O documento aponta ainda
que o controle sobre tais despesas seriam feitos pela "alta
administração". "Sistemática revela ainda que os pagamentos realizados
às empresas investigadas foram autorizados pela alta administração da
entidade, uma vez que vinculados ao centro de controle de custo
'overhead', e não a um contrato/obra específico, onde tais pagamentos
seriam autorizados e realizados pelos gestores de cada contrato/obra."
Ao
todo, a PF analisou contratos em que a Andrade Gutierrez participou na
Petrobrás que totalizaram R$ 7,2 bilhões - R$ 1,54 bilhão em
contratações diretas e R$ 5,6 bilhões por meio de consórcios. São
contratos de obras em refinarias como a Replan, em Paulínia (SP), e no
Complexo Petroquímico do Rio de Janeiro (Comperj).
Os
inquéritos que apuram suposto envolvimento de Lula no esquema de
corrupção na Petrobrás foram enviados ao Supremo Tribunal Federal (STF)

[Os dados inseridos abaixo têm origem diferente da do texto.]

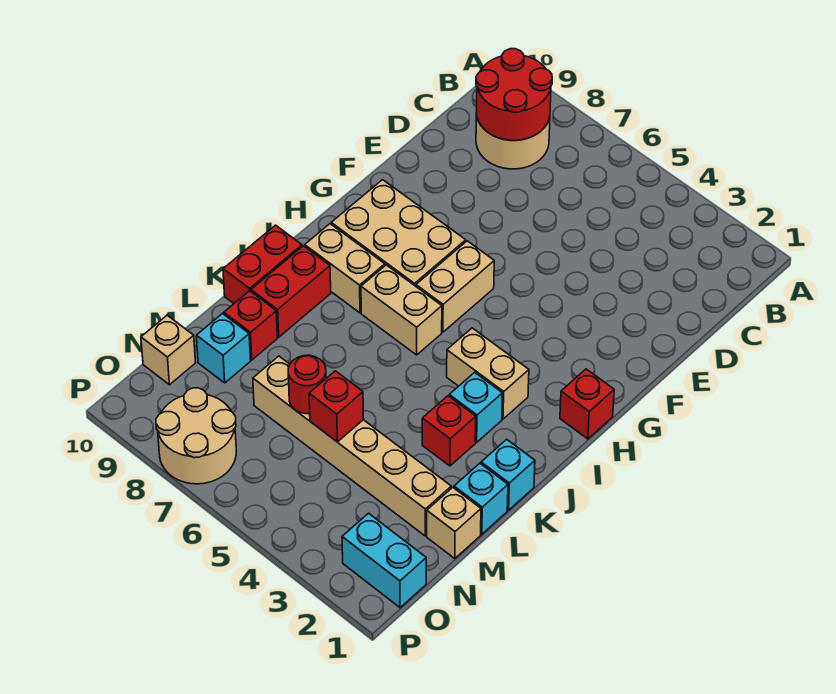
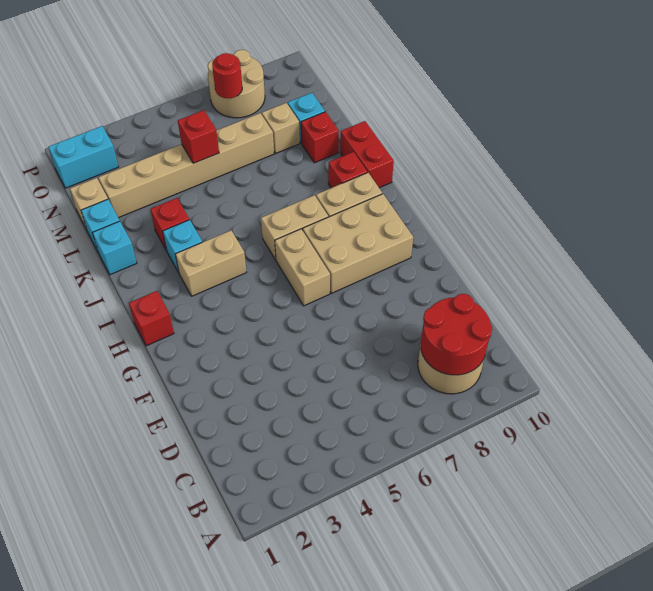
red 1x2 brick [251,246,331,337] -> red 1x1 brick [328,152,367,188]
red 1x1 round brick [288,355,326,414] -> red 1x1 round brick moved to [212,53,242,98]
tan 1x1 brick [141,315,196,385] -> tan 1x1 brick moved to [262,103,300,154]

para decisão de a quem compete as investigações, a primeira instância,
em Curitiba, ou à Procuradoria Geral da República, em Brasília.

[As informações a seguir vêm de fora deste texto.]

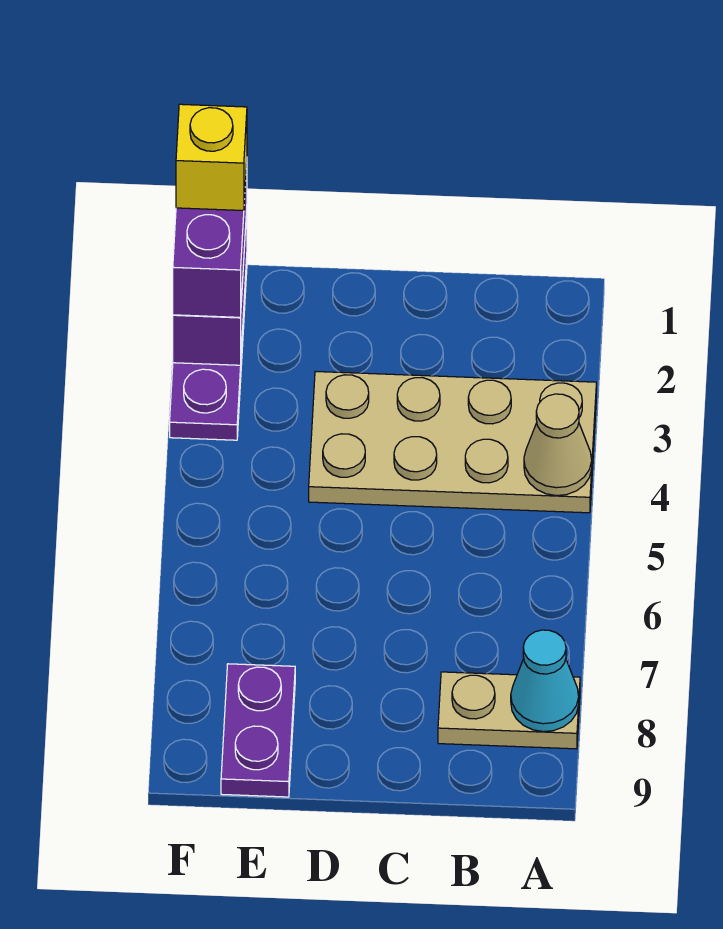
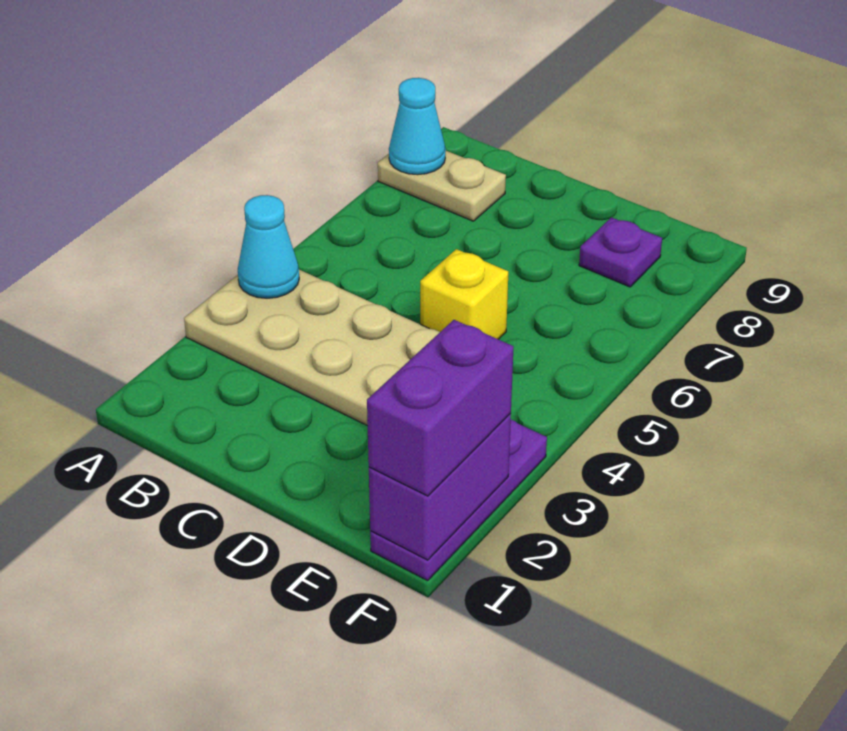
tan 1x1 cone [524,394,592,496] -> cyan 1x1 cone [238,195,299,298]
purple 1x2 plate [221,664,295,797] -> purple 1x1 plate [579,217,662,287]
yellow 1x1 brick [176,104,247,211] -> yellow 1x1 brick moved to [420,249,508,339]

COM A PALAVRA, O INSTITUTO LULA
Por meio da assessoria de imprensa do Instituto Lula, o ex-presidente informou:
"Os
serviços foram palestras. Lula realizou 72 palestras para 45 empresas
de diversos países e setores, inclusive para a Infoglobo, das
Organizações Globo. Todas as palestras foram realizadas regularmente,
com valores cobrados em condições iguais de todas as empresas, com nota
fiscal e todos os impostos foram pagos dentro da lei. Elas não tem
nenhuma relação com nenhuma ilegalidade ou vantagem indevida. Foram
5 palestra para a Andrade Gutierrez, conforme nosso relatório que
relata TODAS as palestras do ex-presidente e está disponível na
internet:
http://institutolula.org/uploads/relatoriopalestraslils20160323.pdf
Sobre
o laudo, por informações veiculadas na imprensa, os executivos da
Andrade Gutierrez já afirmaram em delação premiada não existir nenhuma
irregularidade na contratação de palestras.
As doações ao
Instituto são para a manutenção de suas atividades e o ex-presidente não
recebe do Instituto Lula. Todas as doações também foram feitas com o
devido registro e impostos pagos. A Receita Federal recebeu do Instituto
Lula todas as informações sobre o uso desses recursos nas atividades do
Instituto.
Por decisão do Supremo Tribunal Federal, as
investigações conexas ao ex-presidente encontram-se sob sigilo de
justiça e análise do ministro Teori Zavascki. A divulgação desse
relatório parece ter fins midiáticos e de provocação a essa determinação
do Supremo Tribunal Federal."
COM A PALAVRA, A ANDRADE GUTIERREZ
A
empreiteira Andrade Gutierrez, procurada pela reportagem via assessoria
de imprensa, informou que não iria comentar o documento.